Posso permettermi di chiederle cosa ci fa un futurologo in Brasile?

Le rispondo da Fortaleza, tra una sessione e l’altra di un convegno sulle tendenze del consumo e della moda. A metà novembre andrò in Colombia, a Bogotà, per lo stesso motivo.

In cosa consiste esattamente il suo lavoro?

Esattamente da 30 anni mi occupo, da sociologo, di tendenze internazionali e cambiamento nei valori e nei comportamenti. A questo scopo con l’Istituto che dirigo dal 1989 – il Future Concept Lab – abbiamo creato una rete di 50 corrispondenti in 40 città del mondo in 25 paesi. In queste stesse città teniamo seminari, conferenze e realizziamo consulenze strategiche per grandi aziende: LG e Samsung in Corea, Whirlpool e Coca-Cola in Usa, e in Brasile lavoriamo con le più grandi imprese del Paese (Petrobras, Alpargatas, Grendene, Stern, Natura…) tanto che nel 2010 abbiamo aperto la nostra seconda sede a San Paolo.

Venendo al tema dell’incontro del 27 settembre, cerchiamo prima di tutto di definire il campo: cosa intendiamo con “design inclusivo”?

Proprio il Brasile ci insegna che il design inclusivo è e sarà une tendenza del futuro. Un design cioè che pensa alla maggioranza delle persone e non solo a quella nicchia di privilegiati che finora ha considerato il design una propria modalità espressiva e di consumo. Ciò significa occuparsi non solo dei target svantaggiati come i portatori di handicap, gli anziani, i bambini o le donne incinte, ma dell’umanità nella sua portata più ampia, che si caratterizza per differenza vitali, culturali e fisiche. In altre parole design inclusivo significa ragionare non per esclusione ma per inclusione, significa democratizzare la qualità e la bellezza, significa immaginare un mondo a misura di donne e uomini veri, concreti, con i loro problemi, le loro ansie e le loro difficoltà.

È una prospettiva di sviluppo realizzabile in Italia in un futuro prossimo, i tempi sono maturi?

Il design inclusivo ha e avrà un grande futuro, ovunque. Diventerà un paradigma, come è stato ad esempio il momento della rivoluzione igienica di fine 800 nelle allora grandi città: eliminare le fogne a cielo aperto e definire nuovi standard di igiene, salute, sicurezza alimentare…

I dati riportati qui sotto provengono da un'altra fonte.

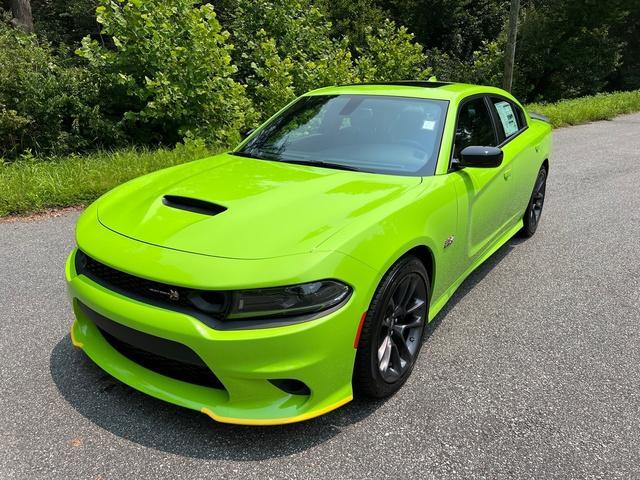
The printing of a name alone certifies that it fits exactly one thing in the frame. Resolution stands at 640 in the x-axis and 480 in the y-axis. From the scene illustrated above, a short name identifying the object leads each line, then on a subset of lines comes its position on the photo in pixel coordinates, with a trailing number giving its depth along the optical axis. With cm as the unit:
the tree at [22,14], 1552
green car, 209
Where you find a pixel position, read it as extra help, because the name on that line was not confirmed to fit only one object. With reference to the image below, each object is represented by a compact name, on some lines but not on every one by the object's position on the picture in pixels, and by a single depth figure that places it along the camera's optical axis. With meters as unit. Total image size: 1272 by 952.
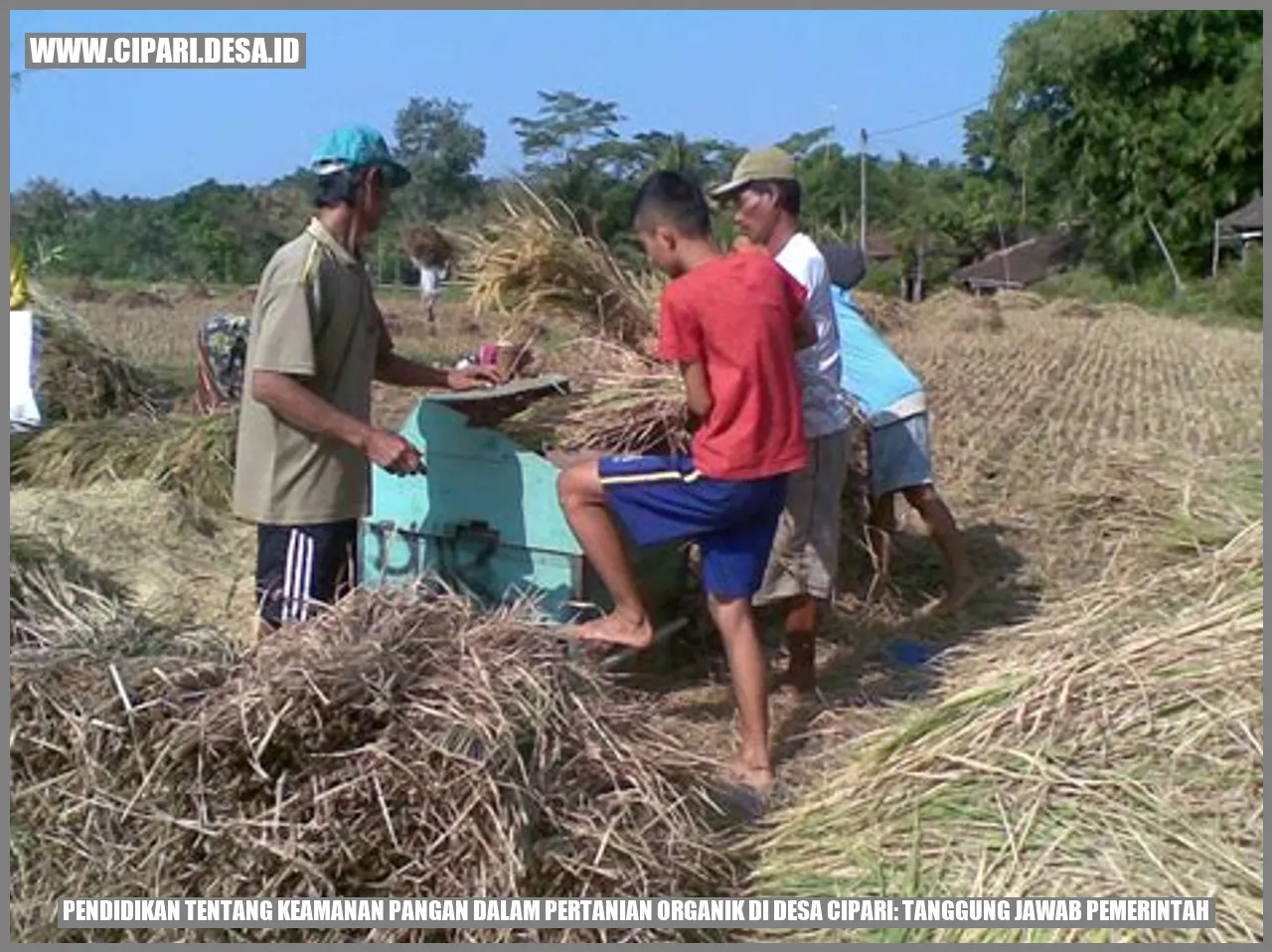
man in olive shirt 4.04
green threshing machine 5.02
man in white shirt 5.07
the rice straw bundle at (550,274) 5.73
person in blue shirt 6.20
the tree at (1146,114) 42.81
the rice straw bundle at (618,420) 5.32
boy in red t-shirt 4.27
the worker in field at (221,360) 9.08
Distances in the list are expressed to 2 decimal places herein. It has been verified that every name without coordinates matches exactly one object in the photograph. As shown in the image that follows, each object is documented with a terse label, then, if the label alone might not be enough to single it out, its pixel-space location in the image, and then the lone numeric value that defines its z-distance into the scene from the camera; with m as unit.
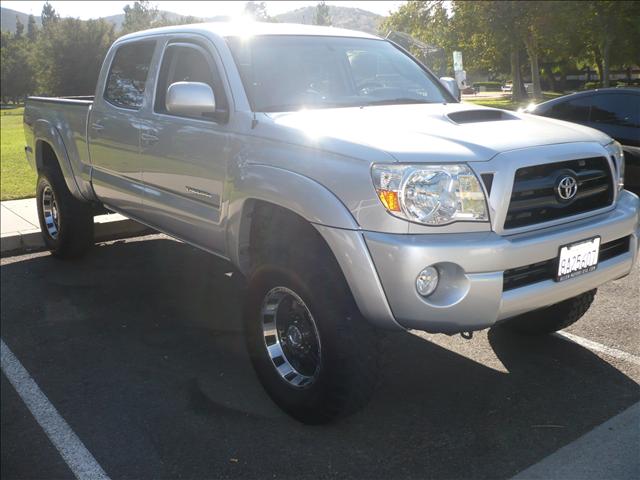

Perchè un impresa, diciamo dell’Alto Adige, dovrebbe oggi investire in questo senso?

Una regione come il Trentino Alto Adige può rispondere a questa esigenza con grande credibilità, avendo già abbracciato da alcuni anni con grande rigore e serietà la visione della sostenibilità. Lo dico con qualche invidia, da napoletano che vive da 35 anni nel Nord Italia, avendo frequentato per 4 anni l’Università di Sociologia a Trento, vivendo a Milano e trascorrendo spesso in Valdaora le vacanze estive e invernali.

So dalla sua pagina di twitter che ha passato l’estate in compagnia del commissario Ricciardi (protagonista di una serie di romanzi dello scrittore napoletano Maurizio De Giovanni)… cosa l’affascina di quel personaggio?

Il commissario Ricciardi esprime l’intelligenza, la carica umana, ma anche i grandi tormenti, della mia città in un periodo contrastato e doloroso come gli anni ’30. Io spesso scherzando dico che vivere da napoletani al Nord costituisce un vantaggio competitivo!